--- La tarea ---
Copia, sin modificar nada, el fragmento de la entrevista sobre la ética que va desde "Hombre, creo que, hoy" hasta "sino de equipo.".

--- Texto de lectura ---
En la sinopsis de ‘Ética en la calle’ pone sobre el tapete una idea peculiar: que la ética, al cuestionar el orden establecida, es vista como algo peligroso por los poderes establecidos. ¿Es verdaderamente la ética algo peligroso?
A los hechos me remito… Al ciudadano que la, inventó, Sócrates, se lo cargaron. Claro, la ética está inevitablemente unida a la democracia. Suelo decir que es la gimnasia del ciudadano, porque las capacidades que el ciudadano necesita para ejercer competentemente esa condición se entrenan mediante el diálogo, el alcance de acuerdos, la disposición de una mirada universal… Eso siempre exige pensar en el bienestar de algo que está más allá de la propia tribu. Todos hemos nacido en un entorno que nos ha enseñado unos valores y una determinada concepción de lo que es bueno y lo que no lo es; hacer ética supone preguntarse cómo sé yo que los de mi tribu son los que tienen la razón, y que no somos los equivocados. Lógicamente, esto supone sacar el pensamiento del enfoque de la tribu… Y, a veces, pensar contra ella.
Sí, pero… ¿No existen ya ideologías políticas que preconizan precisamente eso?
Es que la ética es lo contrario a la ideología. La ideología es la falsa conciencia de creer que se está pensando cuando, en realidad, se están reproduciendo determinados esquemas mentales que interesan a los que ostentan el poder. Y al poder, obviamente, no le interesa tener a una ciudadanía que cuestiona.
No sé si me atrevo a formularle la siguiente pregunta… En el momento actual, a la vista de las experiencias de que somos testigos y, en ocasiones, incluso víctimas, ¿percibe que esté ganando peso la ética entre los ciudadanos?
Hombre, creo que, hoy por hoy, abunda la estupidez. Simplemente hay que darse una vuelta por las redes sociales, y ver de qué modo la polarización, el mensaje sencillo y la estupidez no sólo son permitidos, sino premiados. Además, hay otro hándicap importante: la ética supone una reflexión, una flexión, una vuelta a la vida. Es pensar la vida y vivir el pensamiento, y eso necesita unos tiempos. Y en una vida tan acelerada con la que tenemos, es difícil encontrar tiempo para unirnos a otros para hacer ética. Porque, insisto, la ética se hace mediante el diálogo. No es una actividad individual, no es un deporte solitario, sino de equipo.
«En ética tratamos de averiguar qué es lo mejor que se puede hacer en cada circunstancia; no anular el bien particular, sino integrarlo en un bien universal. Tratar de definir qué es el bien, y obrar en consecuencia»
Desde luego, no parece el escenario que el presente más y mejor ofrezca… En especial, a tenor de la crispación que impera.

--- Datos proporcionados ---
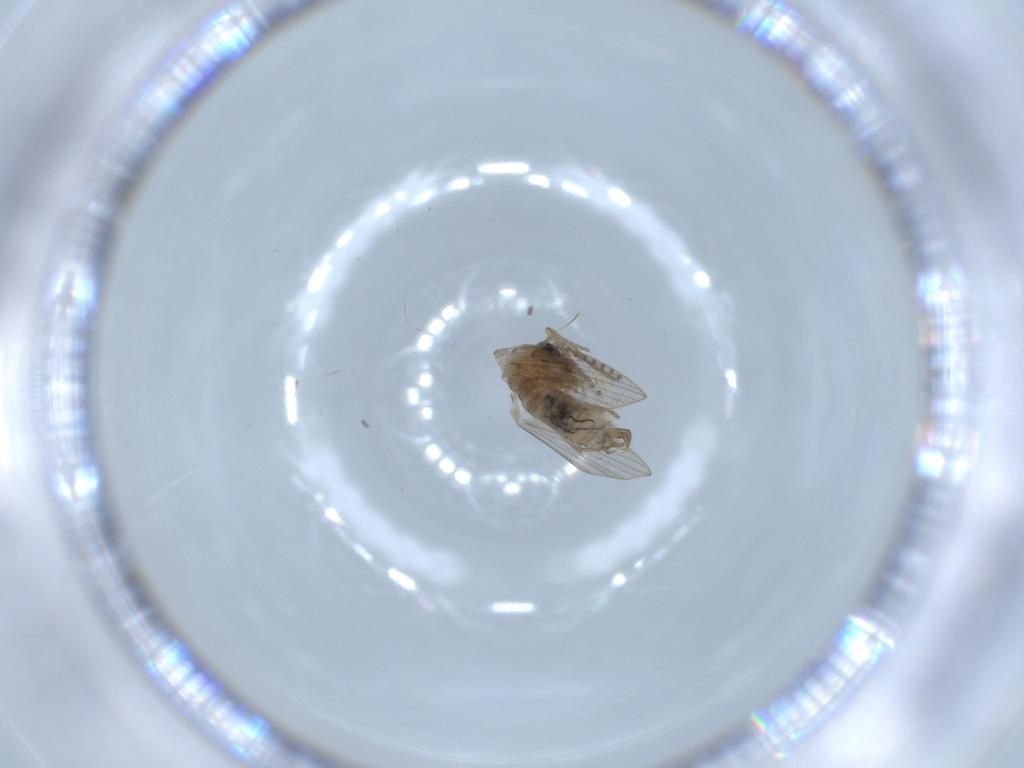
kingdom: Animalia
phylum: Arthropoda
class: Insecta
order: Diptera
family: Psychodidae
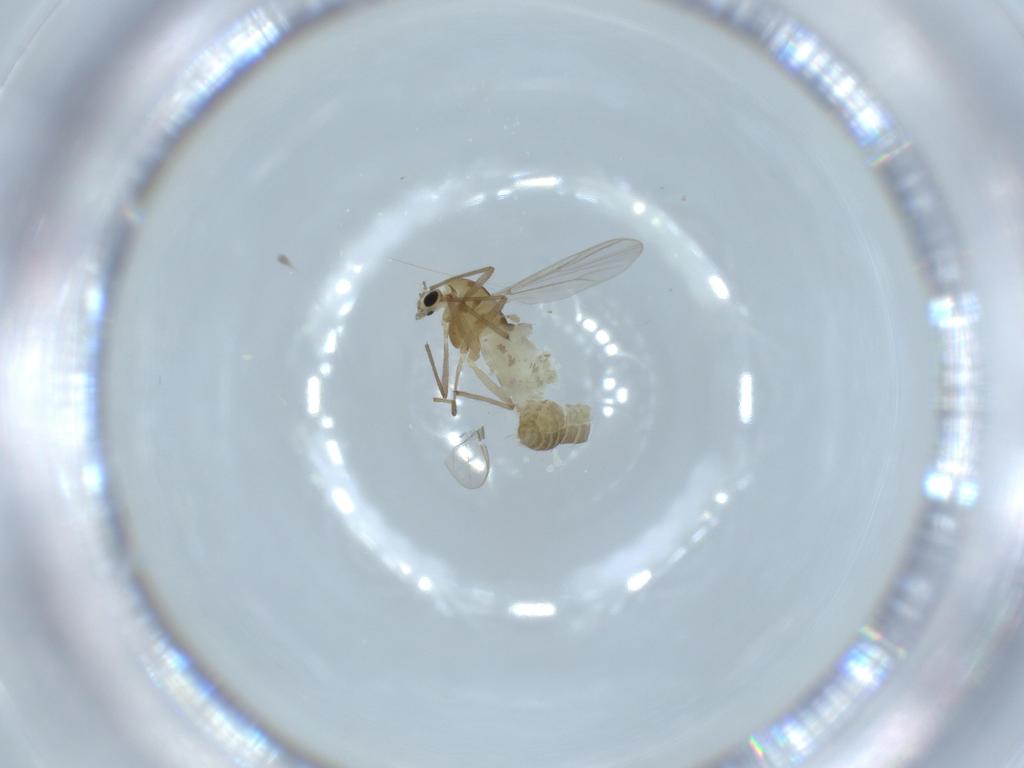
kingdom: Animalia
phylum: Arthropoda
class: Insecta
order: Diptera
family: Chironomidae
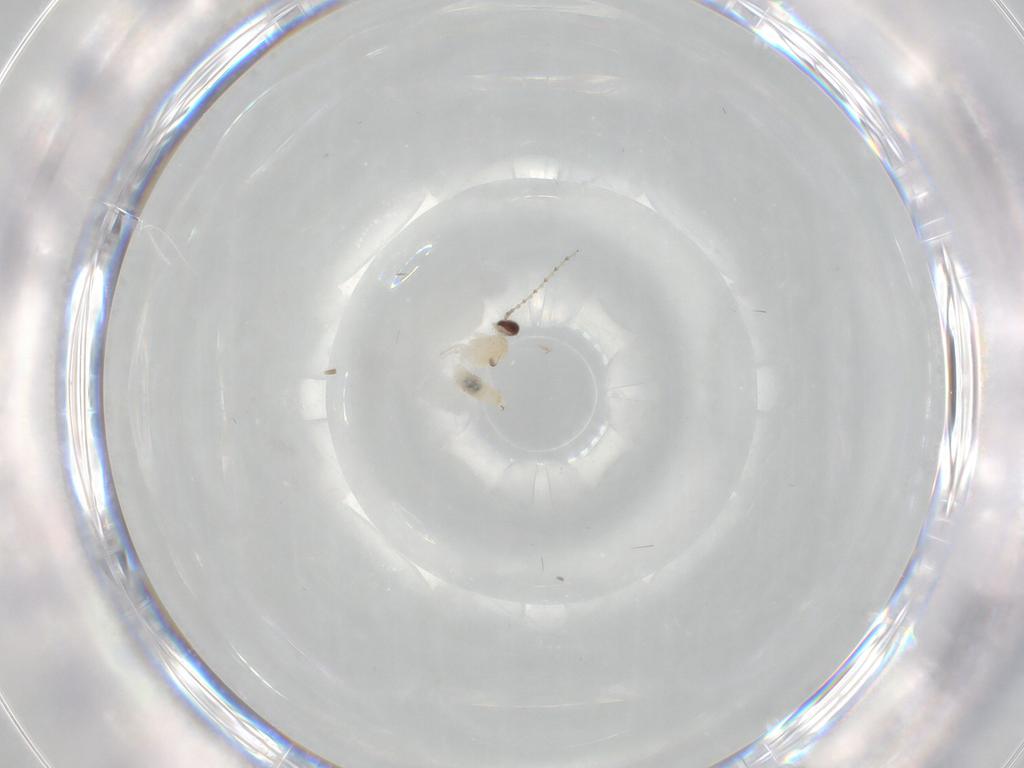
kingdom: Animalia
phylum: Arthropoda
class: Insecta
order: Diptera
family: Cecidomyiidae
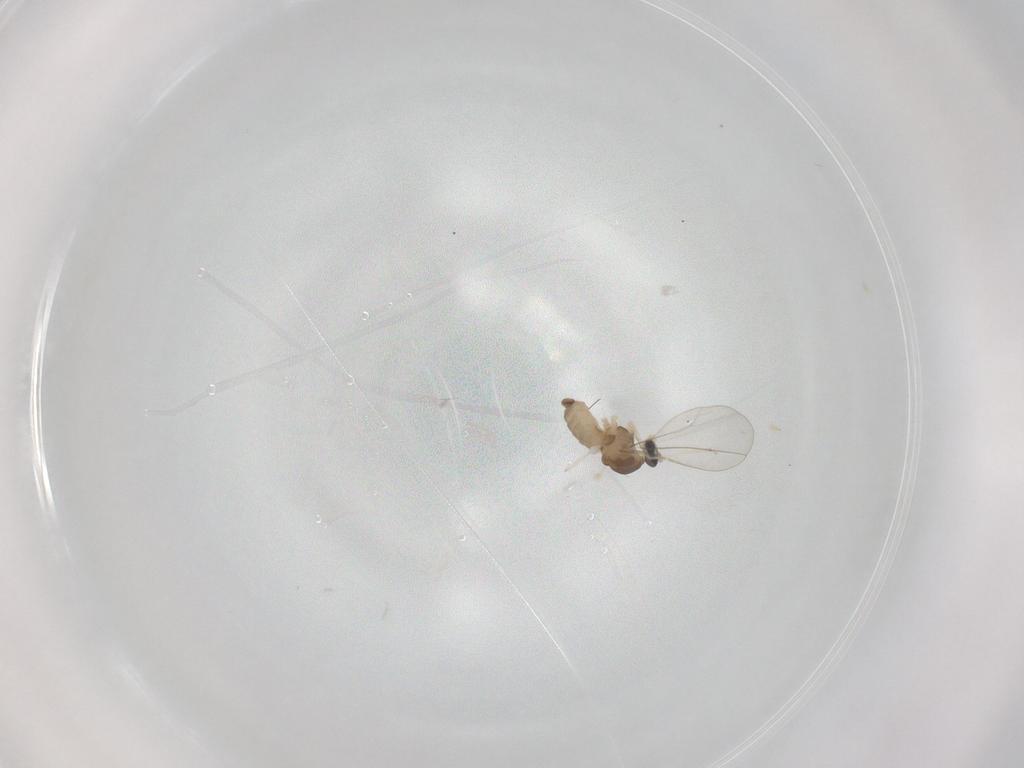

--- Respuesta esperada ---
Hombre, creo que, hoy por hoy, abunda la estupidez. Simplemente hay que darse una vuelta por las redes sociales, y ver de qué modo la polarización, el mensaje sencillo y la estupidez no sólo son permitidos, sino premiados. Además, hay otro hándicap importante: la ética supone una reflexión, una flexión, una vuelta a la vida. Es pensar la vida y vivir el pensamiento, y eso necesita unos tiempos. Y en una vida tan acelerada con la que tenemos, es difícil encontrar tiempo para unirnos a otros para hacer ética. Porque, insisto, la ética se hace mediante el diálogo. No es una actividad individual, no es un deporte solitario, sino de equipo.